We identified a novel CNV deletion that was inherited through an autosomal dominant transmission from an affected mother to her affected daughter, both of whom suffered from the absence of the anterior and posterior cruciate ligaments of the knees.
KeywordsCopy number variation Rare disease Whole exome sequencing
Congenital absence of the anterior (ACL)/posterior cruciate ligaments (PCL) is an extremely unusual condition with a prevalence of 1.7 per 100,000 live births and was first reported in 1956 in a radiographic study of the knee [1–3]. The symptom of this disease usually associated with serious malformation or dislocation of the knees. ACL is the most common disorder, and it can be associated with hypoplasia or total PCL.
There is little knowledge of the genetics information related to this disease, but a previous study in a large number of families suggested autosomal dominant inheritance of ACL . In this study, we uncovered two individuals (mother and her daughter) in a large cohort of subjects with rare diseases, and we confirmed the underlying sequence copy number variations (CNVs) that predisposes to this disease.
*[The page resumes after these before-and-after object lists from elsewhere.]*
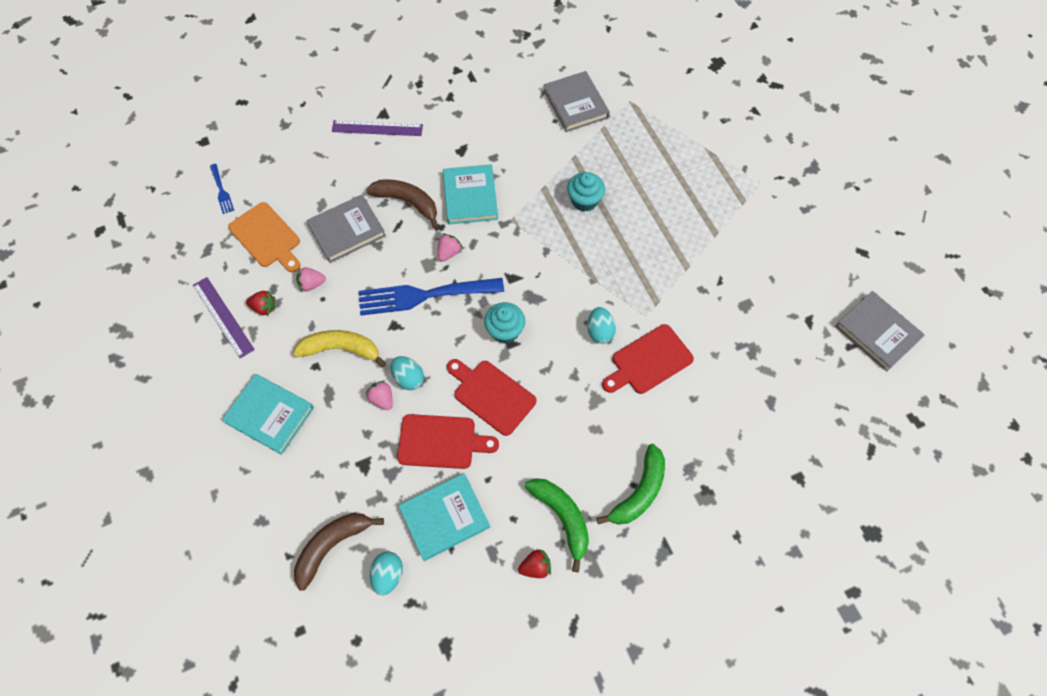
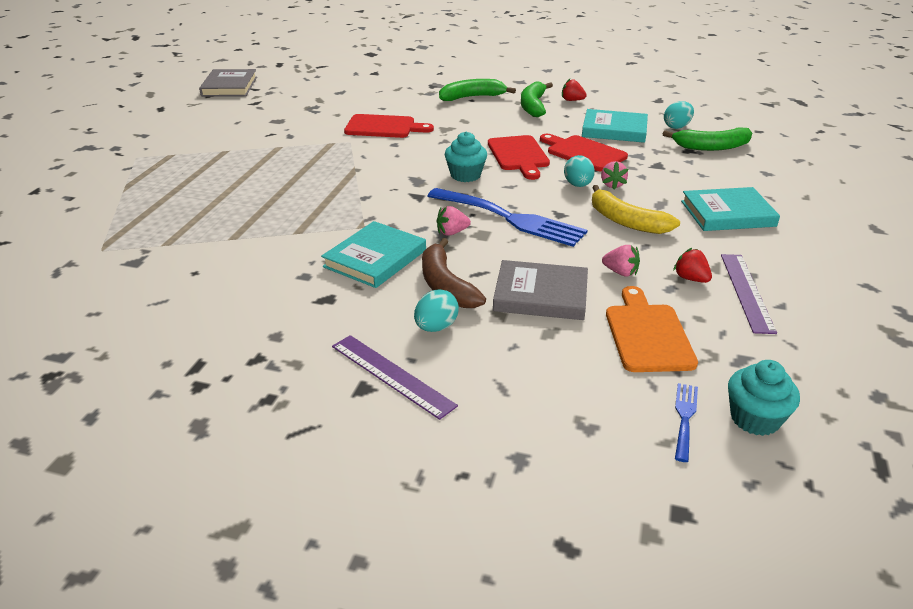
camera: 140 degrees left, 30 degrees down
(270, 415) = (727, 214): turquoise book -> turquoise book turned 75 degrees counterclockwise
(332, 546) = (711, 147): brown banana -> green banana
(576, 104) = (149, 274): grey book -> none
(584, 200) = (280, 208): turquoise cupcake -> turquoise cupcake (754, 419)
(599, 331) = (394, 148): turquoise egg -> turquoise egg (436, 327)

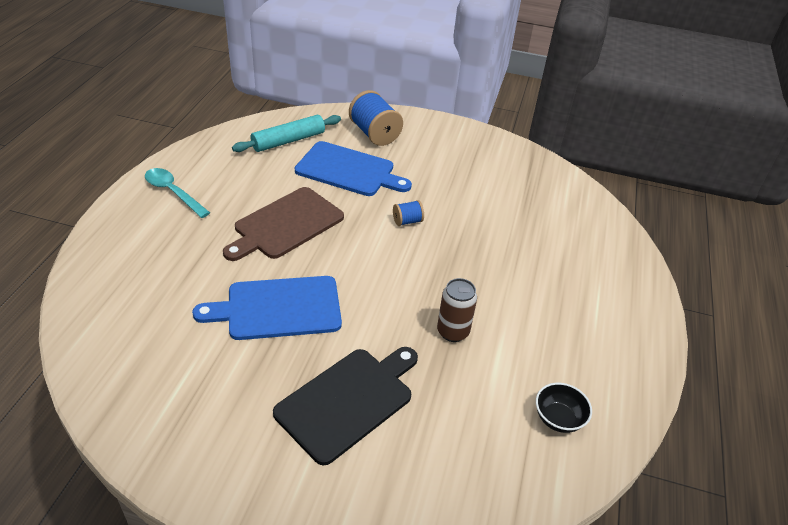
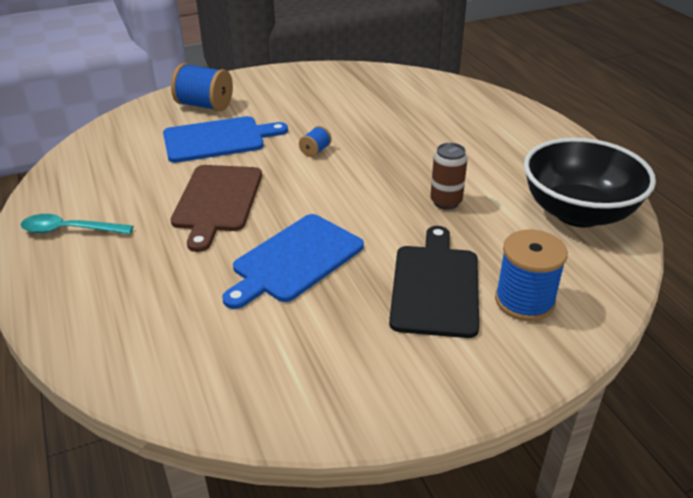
camera: 35 degrees left, 5 degrees down
(288, 141) = (132, 142): turquoise rolling pin -> none
(400, 465) = (524, 301): none -> blue spool
(558, 418) = (578, 213): black bowl -> black bowl, size x2.46

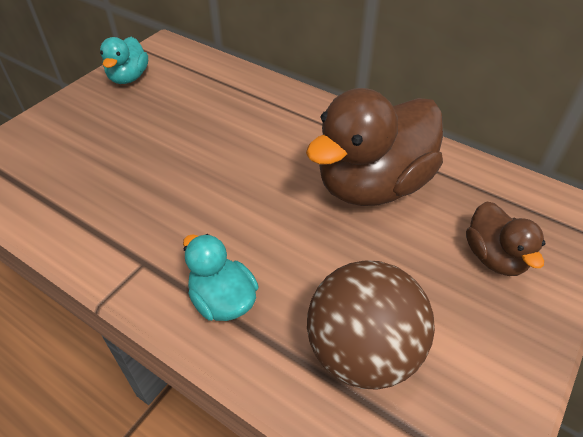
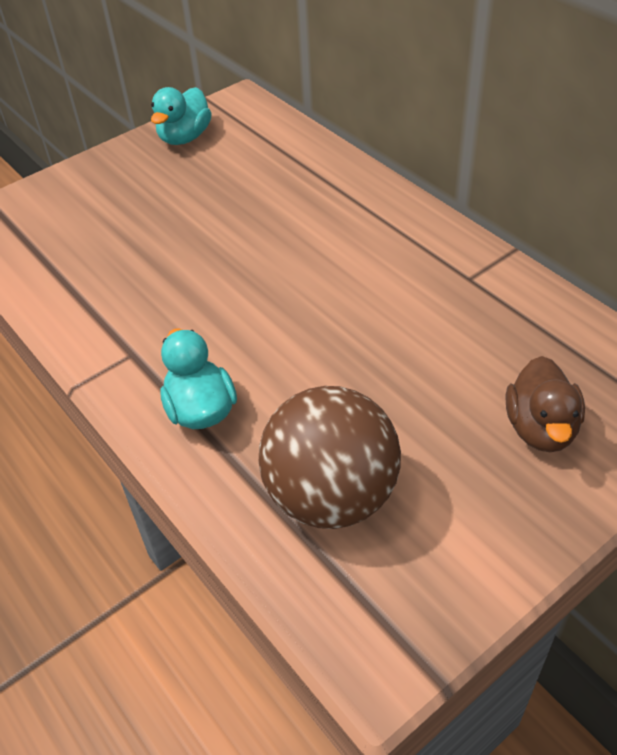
camera: 20 degrees right, 0 degrees up
(373, 185) = (427, 316): brown duck -> none

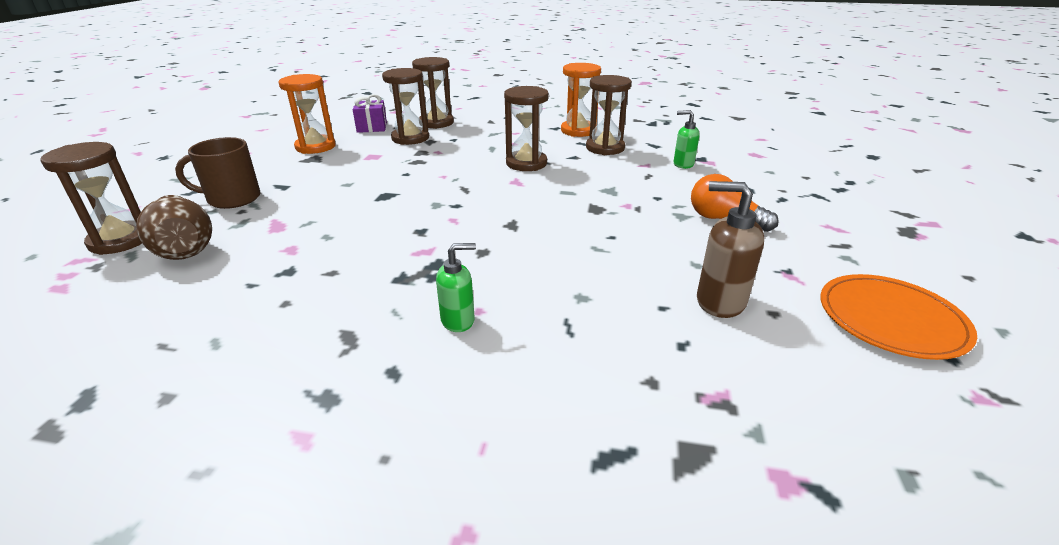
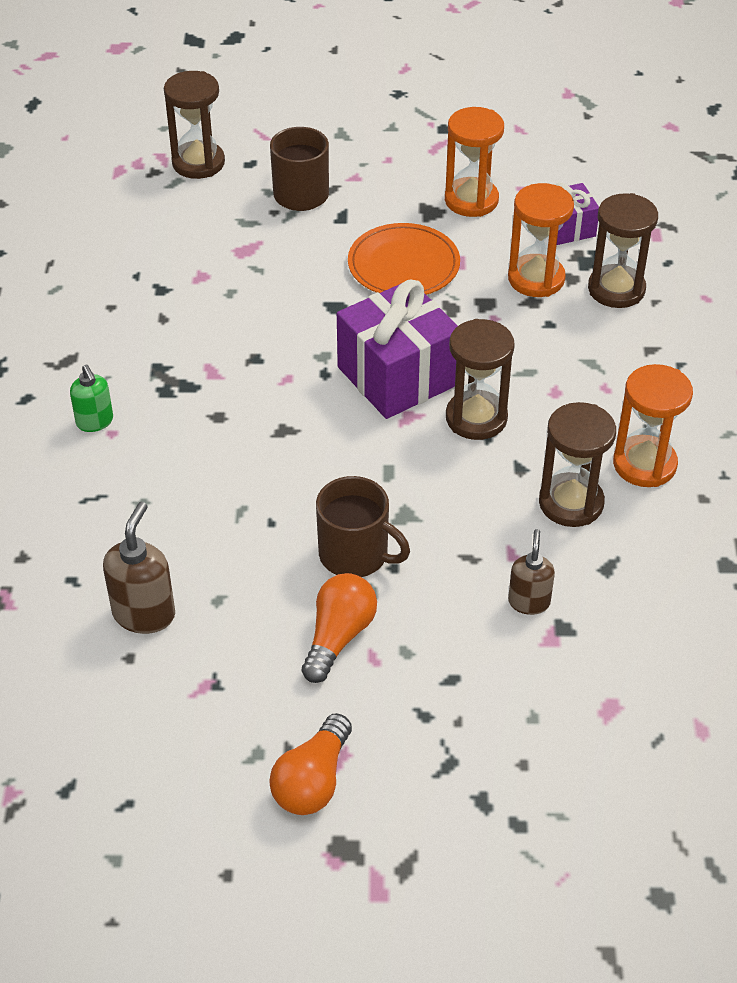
camera: 80 degrees right, 15 degrees up
(184, 248) = (191, 208): brown vase -> none
(410, 138) = (536, 279): brown hourglass -> orange hourglass
(474, 181) = (397, 376): none -> purple gift
(646, 208) = (355, 554): none -> brown mug
(683, 164) = (529, 602): green soap dispenser -> brown soap dispenser
(859, 238) = (313, 781): none -> orange light bulb
(891, 319) = (126, 759): orange plate -> orange plate (403, 265)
Among 662 individuals from 212 families with Mendelian disease phenotypes, there was one family with two affected patients, including a mother (ID#4779933454) and her 13-year-old daughter (ID#1993197298), suffering from an absence of bilateral ACL and PCL ligaments. Their history was notable for joint instability and difficulty with ambulation. Absence of ACL and PCL was confirmed on MRI and by arthroscopy. The proband (daughter) has an unaffected younger sister and unaffected father, for both of whom DNA was not obtainable. However, the pattern of inheritance suggests it is autosomal dominant ; no other extended family members have a history of joint or lower-limb disorders.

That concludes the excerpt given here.